Education reformers have always known that they should have natural allies in the black community. Inner city minority kids are the ones most hurt by failing public schools and their parents should be the ones most interested in programs like vouchers as well as charter schools. And every few months you read a "strange-bedfellow" kind of article about a left-wing black politician joining forces with some dorky free-market white guy in an education reform campaign. But there never seemed to be enough traction. That may be about to change. After Sunday night's BET awards, the phrase "charter school" should be on the lips of much of black America. The humanitarian of the year award was presented to singer John Legend, who has been a big supporter of Harlem Village Academy, a very successful charter school in New York. Here's what he wrote on the Huffington Post in honor of Martin Luther King Day a few months ago:
The arc of the moral universe, as Dr. King said, is long, but it bends toward justice. An arc that stretches from Brown v. Board of Education more than half a century ago to these children here today. I sincerely hope that the legislative leadership in the New York state Assembly and Senate will step up and help bend that arc just a little more. Justice requires that the New York legislature lift the cap on charters and make more, not fewer, schools like this one possible.

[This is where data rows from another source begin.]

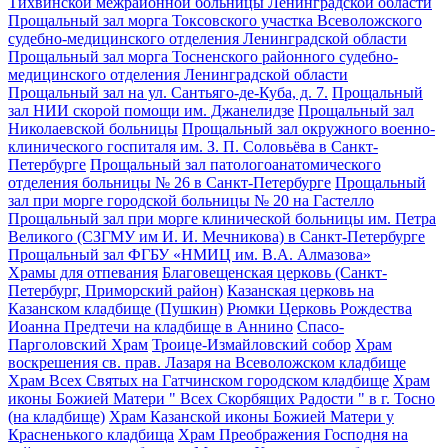
Тихвинской межрайонной больницы Ленинградской области
Прощальный зал морга Токсовского участка Всеволожского
судебно-медицинского отделения Ленинградской области
Прощальный зал морга Тосненского районного судебно-
медицинского отделения Ленинградской области
Прощальный зал на ул. Сантьяго-де-Куба, д. 7.
Прощальный
зал НИИ скорой помощи им. Джанелидзе
Прощальный зал
Николаевской больницы
Прощальный зал окружного военно-
клинического госпиталя им. З. П. Соловьёва в Санкт-
Петербурге
Прощальный зал патологоанатомического
отделения больницы № 26 в Санкт-Петербурге
Прощальный
зал при морге городской больницы № 20 на Гастелло
Прощальный зал при морге клинической больницы им. Петра
Великого (СЗГМУ им И. И. Мечникова) в Санкт-Петербурге
Прощальный зал ФГБУ «НМИЦ им. В.А. Алмазова»
Храмы для отпевания
Благовещенская церковь (Санкт-
Петербург, Приморский район)
Казанская церковь на
Казанском кладбище (Пушкин)
Рюмки Церковь Рождества
Иоанна Предтечи на кладбище в Аннино
Спасо-
Парголовский Храм
Троице-Измайловский собор
Храм
воскрешения св. прав. Лазаря на Всеволожском кладбище
Храм Всех Святых на Гатчинском городском кладбище
Храм
иконы Божией Матери " Всех Скорбящих Радости " в г. Тосно
(на кладбище)
Храм Казанской иконы Божией Матери у
Красненького кладбища
Храм Преображения Господня на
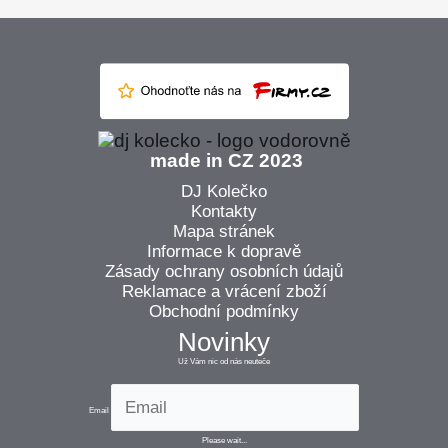
made in CZ 2023
DJ Kolečko
Kontakty
Mapa stránek
Informace k dopravě
Zásady ochrany osobních údajů
Reklamace a vrácení zboží
Obchodní podmínky
Novinky
Už Vám nic od nás neuteče
Email
Please wait...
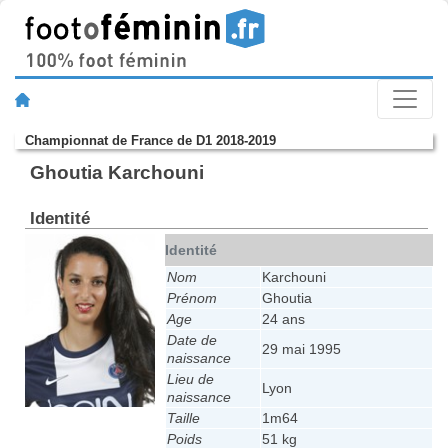
Championnat de France de D1 2018-2019
Ghoutia Karchouni
Identité
Identité
Nom
Karchouni
Prénom
Ghoutia
Age
24 ans
Date de
29 mai 1995
naissance
Lieu de
Lyon
naissance
Taille
1m64
Poids
51 kg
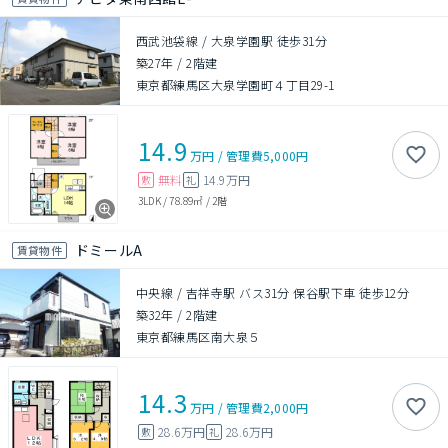
西武池袋線 / 大泉学園駅 徒歩31分
築27年
/
2階建
東京都練馬区大泉学園町４丁目29-1
14.9
万円
/
管理費
5,000円
無料
14.9万円
敷
礼
3LDK
/
78.89㎡
/
2階
ドミールA
賃貸物件
中央線 / 吉祥寺駅 バス31分 保谷駅下車 徒歩12分
築32年
/
2階建
東京都練馬区南大泉５
14.3
万円
/
管理費
2,000円
28.6万円
28.6万円
敷
礼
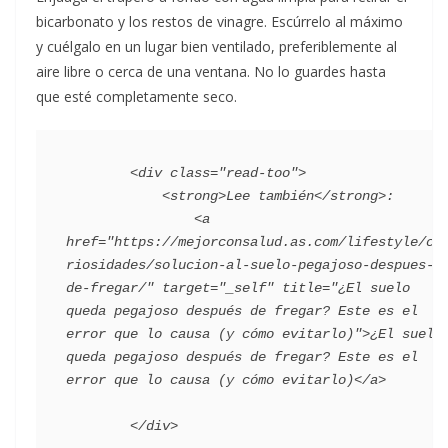
bicarbonato y los restos de vinagre. Escúrrelo al máximo
y cuélgalo en un lugar bien ventilado, preferiblemente al
aire libre o cerca de una ventana. No lo guardes hasta
que esté completamente seco.
        <div class="read-too">

            <strong>Lee también</strong>:

                <a 
href="https://mejorconsalud.as.com/lifestyle/cu
riosidades/solucion-al-suelo-pegajoso-despues-
de-fregar/" target="_self" title="¿El suelo 
queda pegajoso después de fregar? Este es el 
error que lo causa (y cómo evitarlo)">¿El suelo 
queda pegajoso después de fregar? Este es el 
error que lo causa (y cómo evitarlo)</a>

And that wasn't all. The BET awards also honored Geoffrey Canada, the founder of the Harlem Children's Zone and the Promise Academy charter school. Canada, for those who haven't read the profiles of him everywhere from US News to the Wall Street Journal is a 57-year old social worker who has transformed a large section of Harlem into a place where kids might actually have a chance of getting an education and leading a successful life. According to the Wall Street Journal:
He courted large financial institutions, Wall Street executives and other power brokers to finance his project, which currently serves 8,000 children across 97 blocks of Central Harlem. His budget has grown at least 15% annually in eight of the past nine years, to $68 million from just under $12 million. His charity's endowment stands at around $94 million.
Canada has been featured in American Express commercials for the past few months, but his presence at the BET awards, along with Legend's is a sign that education reform is a very hot issue for blacks now. Now I'm just waiting for Eva Moskowitz to be a guest at the Oscars next year.